When the Steinhof psychiatric hospital complex was opened in 1907 it was publicised and acclaimed in superlatives: the largest, the most advanced, the epitome of the modern psychiatric facility. But what modern meant in terms of psychiatric hospital design was not at all self-evident in the early twentieth century, and sceptical voices from within and beyond the psychiatric profession saw the very institution of the asylum as outdated and oppressive. Otto Wagner was only one of a series of advanced architects across the Austrian lands of the Empire who sought to make a tired institution culturally meaningful through architectural, landscape and small-scale urban design. But while other designers opted for the familiar imagery of the organic village, Wagner imagined the hospital complex as a utopian city on a hill, recasting carceral control and isolation as advanced master planning in an early modernist mode. This lecture will situate Steinhof in the context of the other psychiatric hospitals of the region, and architectural and psychiatric history more broadly, arguing that it embodies a difficult modernity.

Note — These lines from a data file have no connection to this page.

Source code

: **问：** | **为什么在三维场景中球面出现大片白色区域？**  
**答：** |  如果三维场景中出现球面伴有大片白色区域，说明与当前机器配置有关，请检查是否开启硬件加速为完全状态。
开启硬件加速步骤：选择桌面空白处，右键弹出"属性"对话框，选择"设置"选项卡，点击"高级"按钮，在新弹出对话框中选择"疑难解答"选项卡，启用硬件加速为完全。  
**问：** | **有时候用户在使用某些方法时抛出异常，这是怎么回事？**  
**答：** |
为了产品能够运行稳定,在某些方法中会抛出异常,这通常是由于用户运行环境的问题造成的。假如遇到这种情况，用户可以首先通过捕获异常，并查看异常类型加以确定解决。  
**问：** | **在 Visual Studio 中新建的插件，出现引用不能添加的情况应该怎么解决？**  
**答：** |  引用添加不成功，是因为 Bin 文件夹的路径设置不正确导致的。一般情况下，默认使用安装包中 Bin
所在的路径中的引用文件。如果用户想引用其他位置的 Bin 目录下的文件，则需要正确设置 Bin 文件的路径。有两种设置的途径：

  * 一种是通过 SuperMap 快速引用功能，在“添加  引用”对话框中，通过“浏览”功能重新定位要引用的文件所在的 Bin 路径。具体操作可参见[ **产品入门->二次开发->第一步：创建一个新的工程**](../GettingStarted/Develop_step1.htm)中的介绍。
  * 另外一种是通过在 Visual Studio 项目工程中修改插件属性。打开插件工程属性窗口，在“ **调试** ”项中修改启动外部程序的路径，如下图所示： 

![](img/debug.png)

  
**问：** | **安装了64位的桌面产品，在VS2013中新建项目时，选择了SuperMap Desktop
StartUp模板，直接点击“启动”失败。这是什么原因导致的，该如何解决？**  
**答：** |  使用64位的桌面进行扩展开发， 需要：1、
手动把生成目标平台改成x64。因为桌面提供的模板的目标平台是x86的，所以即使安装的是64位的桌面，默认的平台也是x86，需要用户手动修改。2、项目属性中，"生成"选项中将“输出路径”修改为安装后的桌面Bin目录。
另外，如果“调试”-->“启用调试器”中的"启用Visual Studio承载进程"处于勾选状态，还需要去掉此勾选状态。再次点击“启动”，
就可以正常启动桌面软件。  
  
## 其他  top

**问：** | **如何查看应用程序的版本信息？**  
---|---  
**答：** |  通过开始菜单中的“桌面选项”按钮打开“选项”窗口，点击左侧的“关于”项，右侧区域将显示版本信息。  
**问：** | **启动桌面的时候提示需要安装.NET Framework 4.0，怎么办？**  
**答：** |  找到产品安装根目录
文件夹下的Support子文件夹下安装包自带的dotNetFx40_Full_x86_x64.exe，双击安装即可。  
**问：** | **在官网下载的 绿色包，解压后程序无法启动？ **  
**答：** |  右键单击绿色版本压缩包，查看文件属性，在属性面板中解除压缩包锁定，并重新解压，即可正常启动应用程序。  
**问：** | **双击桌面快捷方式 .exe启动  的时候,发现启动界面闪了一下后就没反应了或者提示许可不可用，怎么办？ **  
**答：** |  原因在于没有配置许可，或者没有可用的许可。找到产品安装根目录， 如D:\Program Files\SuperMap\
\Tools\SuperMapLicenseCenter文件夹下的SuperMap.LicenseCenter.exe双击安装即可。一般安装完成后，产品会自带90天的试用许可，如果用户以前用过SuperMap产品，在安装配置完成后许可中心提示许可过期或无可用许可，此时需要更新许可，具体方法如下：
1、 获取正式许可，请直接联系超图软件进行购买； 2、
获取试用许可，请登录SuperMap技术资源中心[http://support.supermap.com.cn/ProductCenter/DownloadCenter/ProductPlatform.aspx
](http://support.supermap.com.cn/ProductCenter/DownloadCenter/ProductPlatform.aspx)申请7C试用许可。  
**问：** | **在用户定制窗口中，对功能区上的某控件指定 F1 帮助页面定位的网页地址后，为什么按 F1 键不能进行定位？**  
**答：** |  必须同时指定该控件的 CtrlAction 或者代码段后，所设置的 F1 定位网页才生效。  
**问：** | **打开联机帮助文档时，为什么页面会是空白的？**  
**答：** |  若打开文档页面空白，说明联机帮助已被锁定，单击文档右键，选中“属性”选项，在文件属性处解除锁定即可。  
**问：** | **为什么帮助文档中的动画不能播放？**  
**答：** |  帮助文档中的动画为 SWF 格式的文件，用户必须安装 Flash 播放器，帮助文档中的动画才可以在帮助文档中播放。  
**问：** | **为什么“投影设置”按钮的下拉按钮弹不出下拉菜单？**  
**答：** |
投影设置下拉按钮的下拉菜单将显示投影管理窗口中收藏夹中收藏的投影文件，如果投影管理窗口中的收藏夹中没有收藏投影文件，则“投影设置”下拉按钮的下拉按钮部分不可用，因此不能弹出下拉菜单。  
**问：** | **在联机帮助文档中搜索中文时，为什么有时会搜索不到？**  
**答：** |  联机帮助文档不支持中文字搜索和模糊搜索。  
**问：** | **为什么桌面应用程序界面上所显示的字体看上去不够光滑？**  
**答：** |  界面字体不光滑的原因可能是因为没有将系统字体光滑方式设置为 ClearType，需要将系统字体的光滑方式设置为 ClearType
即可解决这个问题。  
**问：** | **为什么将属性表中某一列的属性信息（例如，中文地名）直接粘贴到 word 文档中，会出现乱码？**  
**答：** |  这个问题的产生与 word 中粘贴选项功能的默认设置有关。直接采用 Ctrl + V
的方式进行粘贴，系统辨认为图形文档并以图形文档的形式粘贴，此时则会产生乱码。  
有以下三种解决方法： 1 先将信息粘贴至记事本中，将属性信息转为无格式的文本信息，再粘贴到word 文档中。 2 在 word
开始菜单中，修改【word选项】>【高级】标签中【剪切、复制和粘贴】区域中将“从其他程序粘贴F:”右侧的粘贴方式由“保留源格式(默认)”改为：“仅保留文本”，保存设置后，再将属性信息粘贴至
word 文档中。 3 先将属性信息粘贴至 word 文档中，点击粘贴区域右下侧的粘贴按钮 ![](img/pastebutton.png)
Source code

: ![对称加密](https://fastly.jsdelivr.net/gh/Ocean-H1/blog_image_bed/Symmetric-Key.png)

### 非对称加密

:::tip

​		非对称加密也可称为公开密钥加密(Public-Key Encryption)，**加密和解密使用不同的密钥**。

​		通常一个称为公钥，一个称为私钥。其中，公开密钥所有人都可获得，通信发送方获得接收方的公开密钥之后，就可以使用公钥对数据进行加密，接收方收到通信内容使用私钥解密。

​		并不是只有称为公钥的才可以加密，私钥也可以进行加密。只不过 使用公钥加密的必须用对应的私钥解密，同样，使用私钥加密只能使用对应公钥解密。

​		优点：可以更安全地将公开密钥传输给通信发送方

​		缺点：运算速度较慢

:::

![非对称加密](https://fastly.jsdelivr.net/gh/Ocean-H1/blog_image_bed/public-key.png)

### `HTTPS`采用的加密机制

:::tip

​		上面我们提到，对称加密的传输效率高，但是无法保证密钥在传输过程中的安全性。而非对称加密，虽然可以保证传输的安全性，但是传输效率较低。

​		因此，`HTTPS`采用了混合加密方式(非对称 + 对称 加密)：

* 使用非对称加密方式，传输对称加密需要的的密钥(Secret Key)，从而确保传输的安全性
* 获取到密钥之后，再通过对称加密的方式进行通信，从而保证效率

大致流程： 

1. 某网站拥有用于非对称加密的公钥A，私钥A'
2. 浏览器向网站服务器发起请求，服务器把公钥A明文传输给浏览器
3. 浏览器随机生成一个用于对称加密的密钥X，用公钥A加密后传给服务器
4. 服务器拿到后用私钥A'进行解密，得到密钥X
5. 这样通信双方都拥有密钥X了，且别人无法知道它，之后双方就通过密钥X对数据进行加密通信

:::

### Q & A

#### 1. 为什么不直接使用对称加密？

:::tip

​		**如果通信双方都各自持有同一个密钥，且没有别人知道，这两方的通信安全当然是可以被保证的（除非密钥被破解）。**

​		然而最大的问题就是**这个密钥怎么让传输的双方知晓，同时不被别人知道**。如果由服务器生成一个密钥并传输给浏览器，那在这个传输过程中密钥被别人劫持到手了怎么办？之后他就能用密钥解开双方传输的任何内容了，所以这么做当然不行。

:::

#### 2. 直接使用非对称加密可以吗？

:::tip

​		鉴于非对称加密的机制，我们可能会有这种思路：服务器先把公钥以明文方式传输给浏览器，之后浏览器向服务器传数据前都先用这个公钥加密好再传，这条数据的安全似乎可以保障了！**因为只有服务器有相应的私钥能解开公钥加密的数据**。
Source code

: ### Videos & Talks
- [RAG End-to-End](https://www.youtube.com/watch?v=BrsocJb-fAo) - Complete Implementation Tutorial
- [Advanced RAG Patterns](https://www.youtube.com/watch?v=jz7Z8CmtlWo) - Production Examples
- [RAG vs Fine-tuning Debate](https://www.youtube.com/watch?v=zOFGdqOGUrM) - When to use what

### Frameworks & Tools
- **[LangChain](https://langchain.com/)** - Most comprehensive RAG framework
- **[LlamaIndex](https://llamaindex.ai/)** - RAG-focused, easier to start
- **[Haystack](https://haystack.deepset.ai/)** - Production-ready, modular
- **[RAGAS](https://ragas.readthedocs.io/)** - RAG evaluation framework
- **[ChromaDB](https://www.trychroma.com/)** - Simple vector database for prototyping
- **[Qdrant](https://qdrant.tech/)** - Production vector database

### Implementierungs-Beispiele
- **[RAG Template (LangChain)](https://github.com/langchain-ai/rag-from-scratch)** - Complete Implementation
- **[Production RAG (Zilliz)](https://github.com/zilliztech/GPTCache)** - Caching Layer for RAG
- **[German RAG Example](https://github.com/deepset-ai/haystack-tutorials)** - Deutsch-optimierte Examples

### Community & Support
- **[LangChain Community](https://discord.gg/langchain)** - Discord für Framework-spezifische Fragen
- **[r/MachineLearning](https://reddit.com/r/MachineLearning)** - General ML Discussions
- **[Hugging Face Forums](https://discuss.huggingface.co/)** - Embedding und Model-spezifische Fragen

Leslie Topp is Professor of Architectural History at Birkbeck, University of London. She is author of Freedom and the Cage: Modern Architecture and Psychiatry in Central Europe, 1890-1914 (2017) and Architecture and Truth in Fin-de-siècle Vienna (2004). In 2009-10 she co-curated the exhibition “Madness and Modernity: Mental Illness and the Visual Arts in Vienna 1900” (Wellcome Collection, London and Wien Museum). Her current research explores debates about isolation and enforced togetherness in institutions of confinement in Europe and North America in the nineteenth century. In 2021-22 she will be Visiting Professor at Queen’s University, Ontario, funded by a Leverhulme International Fellowship.
Emese Lafferton is a historian of science and medicine in the Department of History at Central European University. Her research explores medical and scientific traditions in Central and Eastern Europe, focusing on biopolitics, the history of ‘racial sciences’ (eugenics, physical anthropology, criminal anthropology, ethnography, public health) and psychiatry in the multi-ethnic Habsburg empire and its successor states in the nineteenth and twentieth centuries. Her relevant publications include a monograph entitled Psychiatry’s Dual Monarchy. Hungarian Psychiatry, Society and Politics in the Long 19th Century released by Palgrave Macmillan later this year and an edited volume Race, Science and Medicine in Central and Eastern Europe around 1900 (Thematic issue of East Central Europe, 2016/1-2). She is member of the Editorial Board at the European Journal for the History of Medicine and Health (Brill).
Michael L. Miller is an Associate Professor in the Nationalism Studies program at Central European University in Budapest, and co-founder of its Jewish Studies program. Michael’s research focuses on the impact of nationality conflicts on the religious, cultural, and political development of Central European Jewry in the nineteenth and twentieth centuries.
Miller’s publications include Rabbis and Revolution: The Jews of Moravia in the Age of Emancipation(Stanford University Press, 2011), he is one of the authors of Zwischen Prag und Nikolsburg: Leben in den böhmishcen Ländern (Vandenhoeck & Ruprecht, 2019), which will appear in English as Prague and Beyond: Jews in the Bohemian Lands (University of Pennsylvania Press, 2021). He is currently working on a history of Hungarian Jewry, titled Manovill: A Tale of Two Hungarys.